** TEXT PASSAGE follows **

Existing reinforcement learning evaluation methods struggle to systematically identify safety hazards arising from the black-box nature of policies and distribution shifts between training and deployment. This work proposes RL-STPA, a novel framework that adapts System-Theoretic Process Analysis (STPA) to reinforcement learning settings. By integrating temporally and domain-knowledge-driven hierarchical subtask decomposition, coverage-guided perturbation testing in state-action space, and hazard-aware reward shaping combined with curriculum learning, RL-STPA enables systematic risk analysis for safety-critical systems. Evaluated on autonomous drone navigation and landing tasks, the approach successfully uncovers hazardous scenarios missed by standard evaluation protocols and provides actionable guidelines for safety boundary specification along with quantifiable safety coverage metrics.

As reinforcement learning (RL) deployments expand into safety-critical domains, existing evaluation methods fail to systematically identify hazards arising from the black-box nature of neural network enabled policies and distributional shift between training and deployment. This paper introduces Reinforcement Learning System-Theoretic Process Analysis (RL-STPA), a framework that adapts conventional STPA's systematic hazard analysis to address RL's unique challenges through three key contributions: hierarchical subtask decomposition using both temporal phase analysis and domain expertise to capture emergent behaviors, coverage-guided perturbation testing that explores the sensitivity of state-action spaces, and iterative checkpoints that feed identified hazards back into training through reward shaping and curriculum design. We demonstrate RL-STPA in the safety-critical test case of autonomous drone navigation and landing, revealing potential loss scenarios that can be missed by standard RL evaluations. The proposed framework provides practitioners with a toolkit for systematic hazard analysis, quantitative metrics for safety coverage assessment, and actionable guidelines for establishing operational safety bounds. While RL-STPA cannot provide formal guarantees for arbitrary neural policies, it offers a practical methodology for systematically evaluating and improving RL safety and robustness in safety-critical applications where exhaustive verification methods remain intractable.

** End of TEXT PASSAGE **

*TASKS:*
1. List the three key contributions named in the paragraph of the RL-STPA abstract above that begins "As reinforcement learning (RL) deployments."
2. For each statement, decide whether it agrees with the RL-STPA abstract above, and quote the words that settle it. (a) RL-STPA provides formal guarantees for arbitrary neural policies. (b) The approach was evaluated on autonomous drone navigation and landing tasks. (c) The perturbation testing explores the action space alone.

** DATA UNDER STUDY follows **

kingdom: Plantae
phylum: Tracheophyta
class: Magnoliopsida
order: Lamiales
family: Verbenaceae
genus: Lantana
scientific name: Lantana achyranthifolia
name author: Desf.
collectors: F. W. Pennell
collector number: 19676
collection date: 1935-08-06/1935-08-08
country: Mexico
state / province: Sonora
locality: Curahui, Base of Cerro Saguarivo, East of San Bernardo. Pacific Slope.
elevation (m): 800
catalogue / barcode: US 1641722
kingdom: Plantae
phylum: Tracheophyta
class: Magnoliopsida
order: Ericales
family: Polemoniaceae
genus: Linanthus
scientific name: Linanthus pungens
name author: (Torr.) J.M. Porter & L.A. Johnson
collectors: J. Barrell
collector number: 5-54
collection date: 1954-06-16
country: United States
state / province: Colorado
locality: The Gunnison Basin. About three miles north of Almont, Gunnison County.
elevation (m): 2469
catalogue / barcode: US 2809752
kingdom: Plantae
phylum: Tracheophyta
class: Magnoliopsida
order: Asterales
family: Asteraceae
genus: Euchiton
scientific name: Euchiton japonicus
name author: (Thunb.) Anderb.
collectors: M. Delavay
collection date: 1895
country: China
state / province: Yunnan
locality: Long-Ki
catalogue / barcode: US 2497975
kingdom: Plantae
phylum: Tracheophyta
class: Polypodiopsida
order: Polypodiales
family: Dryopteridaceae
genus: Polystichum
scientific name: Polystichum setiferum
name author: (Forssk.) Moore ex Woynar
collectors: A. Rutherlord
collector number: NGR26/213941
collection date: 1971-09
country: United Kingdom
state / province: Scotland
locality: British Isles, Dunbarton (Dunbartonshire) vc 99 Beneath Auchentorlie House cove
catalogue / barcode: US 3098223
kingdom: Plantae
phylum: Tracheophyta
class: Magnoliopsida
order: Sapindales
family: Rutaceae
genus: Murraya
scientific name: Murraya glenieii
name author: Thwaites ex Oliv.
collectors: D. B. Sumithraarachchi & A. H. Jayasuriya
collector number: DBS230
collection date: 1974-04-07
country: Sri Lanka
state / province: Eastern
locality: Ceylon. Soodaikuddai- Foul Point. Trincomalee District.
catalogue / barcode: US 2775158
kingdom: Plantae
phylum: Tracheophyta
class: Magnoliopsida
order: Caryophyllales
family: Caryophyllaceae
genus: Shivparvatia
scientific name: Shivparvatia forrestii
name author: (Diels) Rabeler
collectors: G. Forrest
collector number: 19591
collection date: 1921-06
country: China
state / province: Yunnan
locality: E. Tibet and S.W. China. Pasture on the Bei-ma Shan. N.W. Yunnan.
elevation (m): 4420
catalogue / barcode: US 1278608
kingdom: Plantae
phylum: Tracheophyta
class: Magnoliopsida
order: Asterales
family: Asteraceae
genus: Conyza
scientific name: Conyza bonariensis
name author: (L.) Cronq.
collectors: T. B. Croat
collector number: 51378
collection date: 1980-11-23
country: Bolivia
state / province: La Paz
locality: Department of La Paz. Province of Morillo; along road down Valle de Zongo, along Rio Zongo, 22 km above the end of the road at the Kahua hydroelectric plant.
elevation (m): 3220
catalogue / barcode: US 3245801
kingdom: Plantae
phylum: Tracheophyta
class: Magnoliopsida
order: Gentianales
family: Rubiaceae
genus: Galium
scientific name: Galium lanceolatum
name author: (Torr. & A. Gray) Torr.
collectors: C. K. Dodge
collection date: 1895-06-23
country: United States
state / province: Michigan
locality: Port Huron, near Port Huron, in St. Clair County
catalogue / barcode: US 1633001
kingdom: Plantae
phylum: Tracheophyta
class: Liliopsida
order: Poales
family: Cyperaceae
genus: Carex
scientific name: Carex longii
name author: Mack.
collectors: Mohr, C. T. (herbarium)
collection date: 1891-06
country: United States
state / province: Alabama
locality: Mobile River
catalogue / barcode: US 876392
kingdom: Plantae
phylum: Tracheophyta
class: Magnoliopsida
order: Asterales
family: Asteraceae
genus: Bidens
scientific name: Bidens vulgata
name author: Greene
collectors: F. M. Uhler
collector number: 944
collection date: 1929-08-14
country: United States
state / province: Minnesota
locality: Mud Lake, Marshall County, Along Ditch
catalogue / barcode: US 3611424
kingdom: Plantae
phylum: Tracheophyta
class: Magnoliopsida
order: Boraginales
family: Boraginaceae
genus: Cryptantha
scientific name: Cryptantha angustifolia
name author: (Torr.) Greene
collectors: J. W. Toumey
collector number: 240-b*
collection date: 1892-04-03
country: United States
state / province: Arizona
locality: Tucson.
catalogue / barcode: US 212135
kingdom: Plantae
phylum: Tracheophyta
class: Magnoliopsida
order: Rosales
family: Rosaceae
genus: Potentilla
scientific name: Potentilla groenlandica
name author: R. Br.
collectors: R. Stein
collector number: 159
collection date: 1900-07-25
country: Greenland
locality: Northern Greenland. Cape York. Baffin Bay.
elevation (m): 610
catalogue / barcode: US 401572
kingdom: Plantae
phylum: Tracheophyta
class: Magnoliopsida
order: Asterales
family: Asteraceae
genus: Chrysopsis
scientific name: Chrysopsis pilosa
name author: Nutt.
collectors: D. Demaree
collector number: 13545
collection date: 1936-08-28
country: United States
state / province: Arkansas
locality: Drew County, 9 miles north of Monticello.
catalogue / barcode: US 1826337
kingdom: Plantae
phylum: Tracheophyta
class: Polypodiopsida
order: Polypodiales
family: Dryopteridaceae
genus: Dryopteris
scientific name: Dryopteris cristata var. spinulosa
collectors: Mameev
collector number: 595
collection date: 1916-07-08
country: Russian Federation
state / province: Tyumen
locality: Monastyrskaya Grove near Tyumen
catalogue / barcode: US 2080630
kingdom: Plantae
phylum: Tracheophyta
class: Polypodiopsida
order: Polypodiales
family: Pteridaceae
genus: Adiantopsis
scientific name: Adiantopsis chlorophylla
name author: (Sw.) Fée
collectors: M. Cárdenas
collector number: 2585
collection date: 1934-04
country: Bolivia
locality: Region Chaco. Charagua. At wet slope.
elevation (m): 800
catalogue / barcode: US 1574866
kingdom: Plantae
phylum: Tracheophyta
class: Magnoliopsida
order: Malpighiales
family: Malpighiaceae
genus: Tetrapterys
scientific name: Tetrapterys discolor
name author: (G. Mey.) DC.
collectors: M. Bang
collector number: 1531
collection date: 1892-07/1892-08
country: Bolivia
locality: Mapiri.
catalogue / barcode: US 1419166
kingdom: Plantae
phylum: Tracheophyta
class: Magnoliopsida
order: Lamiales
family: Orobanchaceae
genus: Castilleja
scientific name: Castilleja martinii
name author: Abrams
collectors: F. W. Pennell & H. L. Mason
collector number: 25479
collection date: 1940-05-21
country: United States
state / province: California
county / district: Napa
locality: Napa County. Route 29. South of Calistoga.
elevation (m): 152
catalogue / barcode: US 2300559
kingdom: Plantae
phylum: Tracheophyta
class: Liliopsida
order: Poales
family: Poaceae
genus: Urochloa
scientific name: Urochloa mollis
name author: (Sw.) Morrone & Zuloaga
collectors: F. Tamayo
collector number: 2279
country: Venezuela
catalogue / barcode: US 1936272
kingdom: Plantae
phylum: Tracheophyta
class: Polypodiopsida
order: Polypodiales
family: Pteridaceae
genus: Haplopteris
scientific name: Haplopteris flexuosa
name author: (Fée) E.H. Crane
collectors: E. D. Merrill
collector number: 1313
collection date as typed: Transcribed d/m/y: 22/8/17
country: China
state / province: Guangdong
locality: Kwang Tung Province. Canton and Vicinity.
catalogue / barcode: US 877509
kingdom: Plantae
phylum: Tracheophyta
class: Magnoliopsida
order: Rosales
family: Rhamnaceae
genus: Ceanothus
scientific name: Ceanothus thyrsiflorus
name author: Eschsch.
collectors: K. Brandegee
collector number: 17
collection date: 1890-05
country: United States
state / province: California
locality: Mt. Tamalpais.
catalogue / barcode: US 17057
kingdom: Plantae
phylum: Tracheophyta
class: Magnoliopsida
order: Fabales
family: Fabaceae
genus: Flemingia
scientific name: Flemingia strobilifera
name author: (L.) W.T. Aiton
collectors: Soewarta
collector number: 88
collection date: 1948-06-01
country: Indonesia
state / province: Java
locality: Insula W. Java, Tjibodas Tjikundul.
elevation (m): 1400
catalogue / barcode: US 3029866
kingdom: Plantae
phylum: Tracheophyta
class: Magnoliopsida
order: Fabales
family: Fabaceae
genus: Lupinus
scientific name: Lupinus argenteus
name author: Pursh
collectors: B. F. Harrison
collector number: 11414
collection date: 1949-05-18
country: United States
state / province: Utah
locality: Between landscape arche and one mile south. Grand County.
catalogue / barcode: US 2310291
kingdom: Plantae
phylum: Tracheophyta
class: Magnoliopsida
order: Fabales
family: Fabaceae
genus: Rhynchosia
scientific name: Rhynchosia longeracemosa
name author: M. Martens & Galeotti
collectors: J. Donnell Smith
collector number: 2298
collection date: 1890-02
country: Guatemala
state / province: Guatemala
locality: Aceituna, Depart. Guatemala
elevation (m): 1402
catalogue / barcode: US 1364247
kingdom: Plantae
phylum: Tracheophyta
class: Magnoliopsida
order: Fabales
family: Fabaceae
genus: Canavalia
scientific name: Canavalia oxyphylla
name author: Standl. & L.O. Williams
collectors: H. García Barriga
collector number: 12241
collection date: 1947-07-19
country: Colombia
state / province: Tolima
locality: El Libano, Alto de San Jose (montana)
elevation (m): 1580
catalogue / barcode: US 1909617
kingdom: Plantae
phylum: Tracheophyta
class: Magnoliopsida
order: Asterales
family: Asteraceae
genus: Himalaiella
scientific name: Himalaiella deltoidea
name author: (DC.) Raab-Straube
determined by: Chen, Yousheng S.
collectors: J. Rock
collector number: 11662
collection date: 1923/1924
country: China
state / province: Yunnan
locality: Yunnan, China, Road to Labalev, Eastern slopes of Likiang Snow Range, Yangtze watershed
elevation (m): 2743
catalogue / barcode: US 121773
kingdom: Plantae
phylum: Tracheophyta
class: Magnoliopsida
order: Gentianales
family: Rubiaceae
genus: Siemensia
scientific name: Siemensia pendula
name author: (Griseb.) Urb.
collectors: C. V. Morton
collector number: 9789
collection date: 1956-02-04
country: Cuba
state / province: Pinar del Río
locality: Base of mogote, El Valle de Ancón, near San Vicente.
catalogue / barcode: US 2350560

** End of DATA UNDER STUDY **

*ANSWERS TO THE EXERCISE:*
1.
- Hierarchical subtask decomposition using both temporal phase analysis and domain expertise to capture emergent behaviors
- Coverage-guided perturbation testing that explores the sensitivity of state-action spaces
- Iterative checkpoints that feed identified hazards back into training through reward shaping and curriculum design

2.
(a) No: "While RL-STPA cannot provide formal guarantees for arbitrary neural policies"
(b) Yes: "Evaluated on autonomous drone navigation and landing tasks"
(c) No: "coverage-guided perturbation testing that explores the sensitivity of state-action spaces"